[EXERCISE REQUIREMENTS]
Every entry is to be restated exactly; pictures are not part of the copy.

Records contained in a dataset:

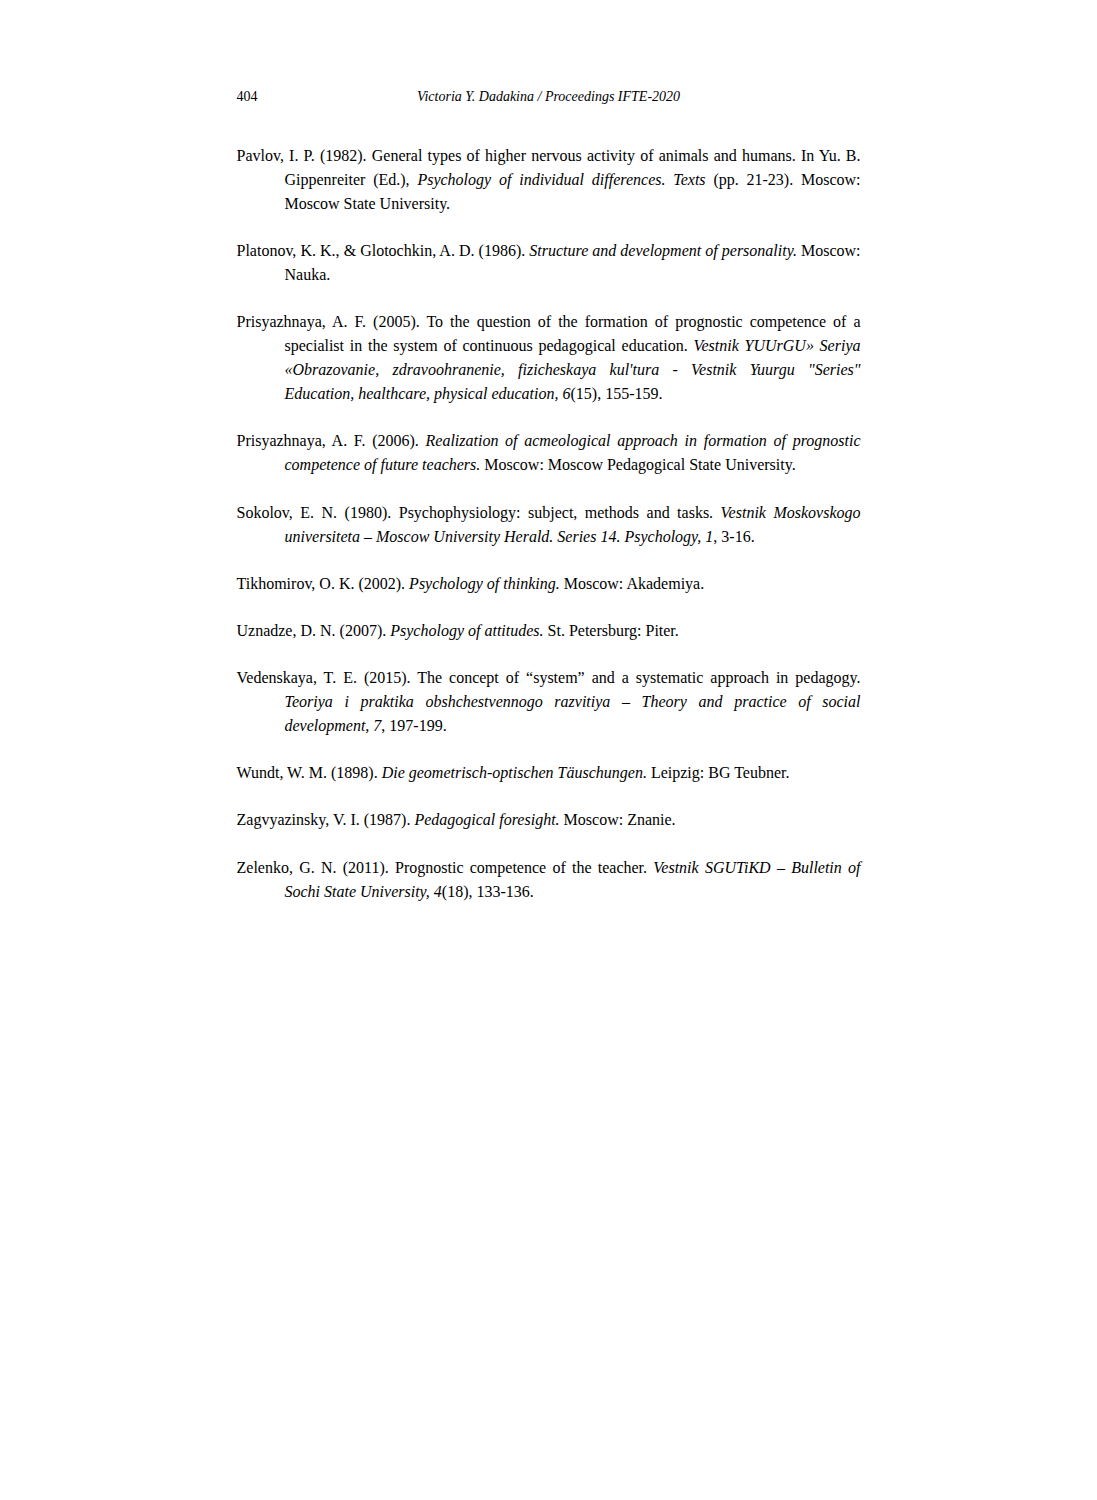404 Victoria Y. Dadakina / Proceedings IFTE-2020 404
Pavlov, I. P. (1982). General types of higher nervous activity of animals and humans. In Yu. B. Gippenreiter (Ed.), Psychology of individual differences. Texts (pp. 21-23). Moscow: Moscow State University.
Platonov, K. K., & Glotochkin, A. D. (1986). Structure and development of personality. Moscow: Nauka.
Prisyazhnaya, A. F. (2005). To the question of the formation of prognostic competence of a specialist in the system of continuous pedagogical education. Vestnik YUUrGU» Seriya «Obrazovanie, zdravoohranenie, fizicheskaya kul'tura - Vestnik Yuurgu "Series" Education, healthcare, physical education, 6(15), 155-159.
Prisyazhnaya, A. F. (2006). Realization of acmeological approach in formation of prognostic competence of future teachers. Moscow: Moscow Pedagogical State University.
Sokolov, E. N. (1980). Psychophysiology: subject, methods and tasks. Vestnik Moskovskogo universiteta – Moscow University Herald. Series 14. Psychology, 1, 3-16.
Tikhomirov, O. K. (2002). Psychology of thinking. Moscow: Akademiya.
Uznadze, D. N. (2007). Psychology of attitudes. St. Petersburg: Piter.
Vedenskaya, T. E. (2015). The concept of “system” and a systematic approach in pedagogy. Teoriya i praktika obshchestvennogo razvitiya – Theory and practice of social development, 7, 197-199.
Wundt, W. M. (1898). Die geometrisch-optischen Täuschungen. Leipzig: BG Teubner.
Zagvyazinsky, V. I. (1987). Pedagogical foresight. Moscow: Znanie.
Zelenko, G. N. (2011). Prognostic competence of the teacher. Vestnik SGUTiKD – Bulletin of Sochi State University, 4(18), 133-136.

[OUTPUT FOR THIS TASK]
404 Victoria Y. Dadakina / Proceedings IFTE-2020 404
Pavlov, I. P. (1982). General types of higher nervous activity of animals and humans. In Yu. B. Gippenreiter (Ed.), Psychology of individual differences. Texts (pp. 21-23). Moscow: Moscow State University.
Platonov, K. K., & Glotochkin, A. D. (1986). Structure and development of personality. Moscow: Nauka.
Prisyazhnaya, A. F. (2005). To the question of the formation of prognostic competence of a specialist in the system of continuous pedagogical education. Vestnik YUUrGU» Seriya «Obrazovanie, zdravoohranenie, fizicheskaya kul'tura - Vestnik Yuurgu "Series" Education, healthcare, physical education, 6(15), 155-159.
Prisyazhnaya, A. F. (2006). Realization of acmeological approach in formation of prognostic competence of future teachers. Moscow: Moscow Pedagogical State University.
Sokolov, E. N. (1980). Psychophysiology: subject, methods and tasks. Vestnik Moskovskogo universiteta – Moscow University Herald. Series 14. Psychology, 1, 3-16.
Tikhomirov, O. K. (2002). Psychology of thinking. Moscow: Akademiya.
Uznadze, D. N. (2007). Psychology of attitudes. St. Petersburg: Piter.
Vedenskaya, T. E. (2015). The concept of “system” and a systematic approach in pedagogy. Teoriya i praktika obshchestvennogo razvitiya – Theory and practice of social development, 7, 197-199.
Wundt, W. M. (1898). Die geometrisch-optischen Täuschungen. Leipzig: BG Teubner.
Zagvyazinsky, V. I. (1987). Pedagogical foresight. Moscow: Znanie.
Zelenko, G. N. (2011). Prognostic competence of the teacher. Vestnik SGUTiKD – Bulletin of Sochi State University, 4(18), 133-136.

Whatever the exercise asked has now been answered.